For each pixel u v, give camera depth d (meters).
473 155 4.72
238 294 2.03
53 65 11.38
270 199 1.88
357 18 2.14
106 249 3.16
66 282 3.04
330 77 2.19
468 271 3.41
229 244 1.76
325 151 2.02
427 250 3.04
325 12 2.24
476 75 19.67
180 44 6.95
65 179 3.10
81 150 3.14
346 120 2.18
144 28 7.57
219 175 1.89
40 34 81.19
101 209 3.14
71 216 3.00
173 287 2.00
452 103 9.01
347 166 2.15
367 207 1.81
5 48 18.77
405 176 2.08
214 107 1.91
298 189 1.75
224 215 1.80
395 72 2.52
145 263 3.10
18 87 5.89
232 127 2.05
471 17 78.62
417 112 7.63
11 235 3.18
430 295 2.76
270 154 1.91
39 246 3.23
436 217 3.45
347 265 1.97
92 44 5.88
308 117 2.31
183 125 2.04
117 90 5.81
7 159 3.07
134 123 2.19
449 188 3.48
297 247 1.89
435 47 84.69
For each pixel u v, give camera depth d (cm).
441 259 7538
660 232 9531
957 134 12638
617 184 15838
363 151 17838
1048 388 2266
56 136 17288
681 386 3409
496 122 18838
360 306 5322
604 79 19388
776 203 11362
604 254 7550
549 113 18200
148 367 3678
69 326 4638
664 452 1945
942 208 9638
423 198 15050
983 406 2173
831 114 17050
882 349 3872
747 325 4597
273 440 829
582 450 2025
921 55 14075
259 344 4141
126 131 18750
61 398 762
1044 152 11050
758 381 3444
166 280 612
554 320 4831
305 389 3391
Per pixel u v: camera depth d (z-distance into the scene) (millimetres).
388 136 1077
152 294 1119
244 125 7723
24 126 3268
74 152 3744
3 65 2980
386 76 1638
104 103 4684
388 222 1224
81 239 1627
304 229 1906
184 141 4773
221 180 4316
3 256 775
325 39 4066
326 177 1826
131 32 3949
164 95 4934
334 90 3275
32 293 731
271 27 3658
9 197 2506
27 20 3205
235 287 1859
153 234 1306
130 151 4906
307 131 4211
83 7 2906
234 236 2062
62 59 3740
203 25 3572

===

Exercise instructions » Please repeat the lines above exactly, beginning with the line that contains "681 386 3409" and ending with the final one.

Answer to this task »
681 386 3409
496 122 18838
360 306 5322
604 79 19388
776 203 11362
604 254 7550
549 113 18200
148 367 3678
69 326 4638
664 452 1945
942 208 9638
423 198 15050
983 406 2173
831 114 17050
882 349 3872
747 325 4597
273 440 829
582 450 2025
921 55 14075
259 344 4141
126 131 18750
61 398 762
1044 152 11050
758 381 3444
166 280 612
554 320 4831
305 389 3391
Per pixel u v: camera depth d (z-distance into the scene) (millimetres).
388 136 1077
152 294 1119
244 125 7723
24 126 3268
74 152 3744
3 65 2980
386 76 1638
104 103 4684
388 222 1224
81 239 1627
304 229 1906
184 141 4773
221 180 4316
3 256 775
325 39 4066
326 177 1826
131 32 3949
164 95 4934
334 90 3275
32 293 731
271 27 3658
9 197 2506
27 20 3205
235 287 1859
153 234 1306
130 151 4906
307 131 4211
83 7 2906
234 236 2062
62 59 3740
203 25 3572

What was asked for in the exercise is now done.